» **Exercise requirements**:
Word for word, copy the records that follow.

-------- Given information --------

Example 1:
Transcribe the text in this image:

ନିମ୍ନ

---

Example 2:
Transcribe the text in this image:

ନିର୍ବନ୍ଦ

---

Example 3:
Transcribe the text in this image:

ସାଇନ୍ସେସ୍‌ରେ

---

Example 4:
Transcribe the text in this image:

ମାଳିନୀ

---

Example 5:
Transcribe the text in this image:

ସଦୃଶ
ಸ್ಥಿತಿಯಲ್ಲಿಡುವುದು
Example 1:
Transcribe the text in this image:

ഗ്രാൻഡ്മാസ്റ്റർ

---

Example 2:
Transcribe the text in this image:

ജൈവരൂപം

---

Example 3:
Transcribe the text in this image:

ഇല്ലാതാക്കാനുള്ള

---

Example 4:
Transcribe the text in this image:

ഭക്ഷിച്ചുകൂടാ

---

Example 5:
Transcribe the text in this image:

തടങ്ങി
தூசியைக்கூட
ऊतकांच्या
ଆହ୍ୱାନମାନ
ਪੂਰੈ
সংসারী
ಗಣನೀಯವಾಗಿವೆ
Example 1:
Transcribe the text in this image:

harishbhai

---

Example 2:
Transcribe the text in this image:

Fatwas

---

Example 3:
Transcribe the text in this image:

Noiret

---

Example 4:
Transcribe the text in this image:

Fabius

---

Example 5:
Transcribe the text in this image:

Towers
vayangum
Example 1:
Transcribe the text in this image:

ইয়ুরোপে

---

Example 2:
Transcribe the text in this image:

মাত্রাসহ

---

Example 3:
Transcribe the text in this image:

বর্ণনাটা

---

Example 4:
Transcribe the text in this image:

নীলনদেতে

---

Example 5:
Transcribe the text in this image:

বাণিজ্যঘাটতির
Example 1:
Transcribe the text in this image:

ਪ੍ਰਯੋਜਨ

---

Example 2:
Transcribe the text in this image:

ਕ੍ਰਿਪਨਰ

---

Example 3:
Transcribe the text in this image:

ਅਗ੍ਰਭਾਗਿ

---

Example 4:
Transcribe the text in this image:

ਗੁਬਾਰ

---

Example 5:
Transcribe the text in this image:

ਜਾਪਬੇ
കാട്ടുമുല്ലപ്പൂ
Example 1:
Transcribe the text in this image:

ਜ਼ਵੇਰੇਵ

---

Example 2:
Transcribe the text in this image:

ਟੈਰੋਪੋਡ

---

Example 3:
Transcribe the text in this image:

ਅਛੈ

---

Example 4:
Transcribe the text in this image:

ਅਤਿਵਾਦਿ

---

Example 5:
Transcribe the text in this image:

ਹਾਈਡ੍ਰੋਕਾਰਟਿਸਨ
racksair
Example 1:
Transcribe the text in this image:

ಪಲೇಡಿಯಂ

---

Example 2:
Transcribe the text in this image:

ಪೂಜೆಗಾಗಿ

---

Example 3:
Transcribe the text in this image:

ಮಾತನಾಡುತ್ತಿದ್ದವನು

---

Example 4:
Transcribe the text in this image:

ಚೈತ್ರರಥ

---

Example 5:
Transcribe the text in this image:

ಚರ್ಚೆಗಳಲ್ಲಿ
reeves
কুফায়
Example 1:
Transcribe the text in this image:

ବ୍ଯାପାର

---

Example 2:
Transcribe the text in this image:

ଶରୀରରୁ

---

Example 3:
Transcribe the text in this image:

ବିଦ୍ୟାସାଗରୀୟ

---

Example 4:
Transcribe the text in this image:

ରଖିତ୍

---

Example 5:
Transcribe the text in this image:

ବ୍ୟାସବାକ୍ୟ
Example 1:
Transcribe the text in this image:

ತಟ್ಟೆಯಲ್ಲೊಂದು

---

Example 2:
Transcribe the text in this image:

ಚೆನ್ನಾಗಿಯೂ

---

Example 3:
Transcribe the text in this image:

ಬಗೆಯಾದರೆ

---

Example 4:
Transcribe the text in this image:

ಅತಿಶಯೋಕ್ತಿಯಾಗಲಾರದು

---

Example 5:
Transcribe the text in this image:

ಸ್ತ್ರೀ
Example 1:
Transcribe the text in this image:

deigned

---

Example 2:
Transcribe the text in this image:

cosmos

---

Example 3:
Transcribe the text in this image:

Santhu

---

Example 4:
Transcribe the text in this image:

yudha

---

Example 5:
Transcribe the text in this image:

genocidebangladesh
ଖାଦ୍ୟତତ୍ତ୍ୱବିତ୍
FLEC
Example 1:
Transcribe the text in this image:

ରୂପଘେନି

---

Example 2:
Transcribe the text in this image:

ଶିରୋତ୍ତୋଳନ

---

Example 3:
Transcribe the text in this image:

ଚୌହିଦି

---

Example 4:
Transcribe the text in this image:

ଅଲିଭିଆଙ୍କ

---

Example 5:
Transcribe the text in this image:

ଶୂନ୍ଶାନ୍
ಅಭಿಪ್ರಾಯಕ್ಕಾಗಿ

--------

» **Finished task**:
Example 1:
Transcribe the text in this image:

ନିମ୍ନ

---

Example 2:
Transcribe the text in this image:

ନିର୍ବନ୍ଦ

---

Example 3:
Transcribe the text in this image:

ସାଇନ୍ସେସ୍‌ରେ

---

Example 4:
Transcribe the text in this image:

ମାଳିନୀ

---

Example 5:
Transcribe the text in this image:

ସଦୃଶ
ಸ್ಥಿತಿಯಲ್ಲಿಡುವುದು
Example 1:
Transcribe the text in this image:

ഗ്രാൻഡ്മാസ്റ്റർ

---

Example 2:
Transcribe the text in this image:

ജൈവരൂപം

---

Example 3:
Transcribe the text in this image:

ഇല്ലാതാക്കാനുള്ള

---

Example 4:
Transcribe the text in this image:

ഭക്ഷിച്ചുകൂടാ

---

Example 5:
Transcribe the text in this image:

തടങ്ങി
தூசியைக்கூட
ऊतकांच्या
ଆହ୍ୱାନମାନ
ਪੂਰੈ
সংসারী
ಗಣನೀಯವಾಗಿವೆ
Example 1:
Transcribe the text in this image:

harishbhai

---

Example 2:
Transcribe the text in this image:

Fatwas

---

Example 3:
Transcribe the text in this image:

Noiret

---

Example 4:
Transcribe the text in this image:

Fabius

---

Example 5:
Transcribe the text in this image:

Towers
vayangum
Example 1:
Transcribe the text in this image:

ইয়ুরোপে

---

Example 2:
Transcribe the text in this image:

মাত্রাসহ

---

Example 3:
Transcribe the text in this image:

বর্ণনাটা

---

Example 4:
Transcribe the text in this image:

নীলনদেতে

---

Example 5:
Transcribe the text in this image:

বাণিজ্যঘাটতির
Example 1:
Transcribe the text in this image:

ਪ੍ਰਯੋਜਨ

---

Example 2:
Transcribe the text in this image:

ਕ੍ਰਿਪਨਰ

---

Example 3:
Transcribe the text in this image:

ਅਗ੍ਰਭਾਗਿ

---

Example 4:
Transcribe the text in this image:

ਗੁਬਾਰ

---

Example 5:
Transcribe the text in this image:

ਜਾਪਬੇ
കാട്ടുമുല്ലപ്പൂ
Example 1:
Transcribe the text in this image:

ਜ਼ਵੇਰੇਵ

---

Example 2:
Transcribe the text in this image:

ਟੈਰੋਪੋਡ

---

Example 3:
Transcribe the text in this image:

ਅਛੈ

---

Example 4:
Transcribe the text in this image:

ਅਤਿਵਾਦਿ

---

Example 5:
Transcribe the text in this image:

ਹਾਈਡ੍ਰੋਕਾਰਟਿਸਨ
racksair
Example 1:
Transcribe the text in this image:

ಪಲೇಡಿಯಂ

---

Example 2:
Transcribe the text in this image:

ಪೂಜೆಗಾಗಿ

---

Example 3:
Transcribe the text in this image:

ಮಾತನಾಡುತ್ತಿದ್ದವನು

---

Example 4:
Transcribe the text in this image:

ಚೈತ್ರರಥ

---

Example 5:
Transcribe the text in this image:

ಚರ್ಚೆಗಳಲ್ಲಿ
reeves
কুফায়
Example 1:
Transcribe the text in this image:

ବ୍ଯାପାର

---

Example 2:
Transcribe the text in this image:

ଶରୀରରୁ

---

Example 3:
Transcribe the text in this image:

ବିଦ୍ୟାସାଗରୀୟ

---

Example 4:
Transcribe the text in this image:

ରଖିତ୍

---

Example 5:
Transcribe the text in this image:

ବ୍ୟାସବାକ୍ୟ
Example 1:
Transcribe the text in this image:

ತಟ್ಟೆಯಲ್ಲೊಂದು

---

Example 2:
Transcribe the text in this image:

ಚೆನ್ನಾಗಿಯೂ

---

Example 3:
Transcribe the text in this image:

ಬಗೆಯಾದರೆ

---

Example 4:
Transcribe the text in this image:

ಅತಿಶಯೋಕ್ತಿಯಾಗಲಾರದು

---

Example 5:
Transcribe the text in this image:

ಸ್ತ್ರೀ
Example 1:
Transcribe the text in this image:

deigned

---

Example 2:
Transcribe the text in this image:

cosmos

---

Example 3:
Transcribe the text in this image:

Santhu

---

Example 4:
Transcribe the text in this image:

yudha

---

Example 5:
Transcribe the text in this image:

genocidebangladesh
ଖାଦ୍ୟତତ୍ତ୍ୱବିତ୍
FLEC
Example 1:
Transcribe the text in this image:

ରୂପଘେନି

---

Example 2:
Transcribe the text in this image:

ଶିରୋତ୍ତୋଳନ

---

Example 3:
Transcribe the text in this image:

ଚୌହିଦି

---

Example 4:
Transcribe the text in this image:

ଅଲିଭିଆଙ୍କ

---

Example 5:
Transcribe the text in this image:

ଶୂନ୍ଶାନ୍
ಅಭಿಪ್ರಾಯಕ್ಕಾಗಿ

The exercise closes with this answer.